J: comme je n’ai pas grandi avec l’œuvre, ça m’a demandé énormément de travail pour incarner le personnage de Mary Poppins. J’ai dû étudier le personnage dans les moindres détails. J’en étais fasciné. J’ai vraiment travaillé fort. Je me suis même présenté à l’audition avec un costume que j’ai commandé sur internet. Je me suis rendu compte que ce n’est pas tout le monde qui peut se permettre de jouer ce personnage-là, qui a le charisme suffisant de Julie Andrews. Il fallait vraiment un comédien afin d’aller chercher toutes les nuances du personnage. Ça m’a permis de reconnecter avec le film lorsque j’ai réalisé l’ampleur du travail et le nombre de couches sous-jacentes. J’ai eu envi de rendre hommage à tous ces artisans qui à l’époque ont donné vie au film grâce à la performance que j’allais faire du personnage de Mary Poppins. Je voulais que le public reconnaisse à travers mon interprétation de ce qui les a jadis animé et qu’il se dise que ce que je leur offrais était exactement ce dont il s’attendait.

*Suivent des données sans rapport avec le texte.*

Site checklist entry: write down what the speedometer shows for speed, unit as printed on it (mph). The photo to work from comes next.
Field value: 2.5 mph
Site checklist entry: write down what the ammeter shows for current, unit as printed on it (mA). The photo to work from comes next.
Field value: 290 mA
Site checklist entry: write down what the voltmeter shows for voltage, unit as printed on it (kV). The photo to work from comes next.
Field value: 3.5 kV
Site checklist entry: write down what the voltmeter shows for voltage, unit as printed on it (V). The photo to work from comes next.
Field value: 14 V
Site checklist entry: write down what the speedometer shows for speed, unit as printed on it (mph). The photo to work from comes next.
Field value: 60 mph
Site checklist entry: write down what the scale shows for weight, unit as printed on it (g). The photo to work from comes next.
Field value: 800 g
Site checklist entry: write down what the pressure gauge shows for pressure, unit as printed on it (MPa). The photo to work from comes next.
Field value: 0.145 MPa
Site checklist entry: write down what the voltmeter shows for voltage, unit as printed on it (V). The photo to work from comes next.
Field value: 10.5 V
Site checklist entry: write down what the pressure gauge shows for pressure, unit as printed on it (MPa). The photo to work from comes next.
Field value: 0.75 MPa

É: Lorsque j’ai monté le numéro, je n’avais pas accès au film. Aussi bien rendu fut-il, tout était imprégné en moi. Je l’ai fait par désir, pour me faire plaisir à moi. J’ai choisi cette sécurité-là comme premier numéro. Quand j’ai compris que Julie Andrews fonctionnait sur scène, j’ai ouvert mes horizons en offrant du Sound of music, My fair lady et Camelot. Je l’ai toujours fait de manière naturelle. Je n’ai jamais pris le temps d’analyser les traits de l’actrice. Je crois que tout l’aspect digne m’animait, ça venait me chercher au point de m’en imprégner. Bref, j’ai eu la chance de l’avoir en moi et elle m’a toujours bien servi.
- Comment fait-on pour se détacher de l’étiquette qu’on nous colle après avoir incarné un personnage aussi fort?
É: Tant que tu n’as pas un personnage qui est aussi fort que ce que tu as fait, tu demeures rattaché au rôle. Dans mon cas, grâce à la structure des spectacles de drags, tu es invitée à faire 4 chansons dans une même soirée, tu n’as pas le choix de te renouveler. Mary Poppins par exemple, ne représente dans ce cas-ci que 25% de ta soirée. Tu as l’occasion de proposer autre chose au public. C’est le moment d’en profiter pour montrer ce qu’on est capable de faire d’autre.
J: Dans mon cas, ce n’était pas moi. Du moment où je ne suis plus sur la scène, je redeviens moi. Il y a quelque chose d’intouchable avec Mary Poppins que je n’assume pas dans la vie, qui dans mon cas n’existe que sur scène. C’est beaucoup de féminité à porter. Lorsque j’enlevais mon costume, j’avais besoin de casser ça, de renouer avec Joelle. Je ne me serais pas vu toute petite jouer les Mary Poppins dans ma chambre, c’était trop loin de moi. Comparativement à Éric [Érica], c’est devenu une passion, mais pas au point de l’assumer autant dans ma vie de tous les jours. Je ne m’étais jamais permis de penser que je pouvais incarner ce genre de casting-là. Je crois en l’idée qu’il n’y a rien de facile et que parfois, tout simplement, des rôles nous sont tracés. Je ne crois pas avoir été étiqueté à ce rôle car j’ai un visage malléable dont on oublie lorsque je ne suis pas dans le personnage.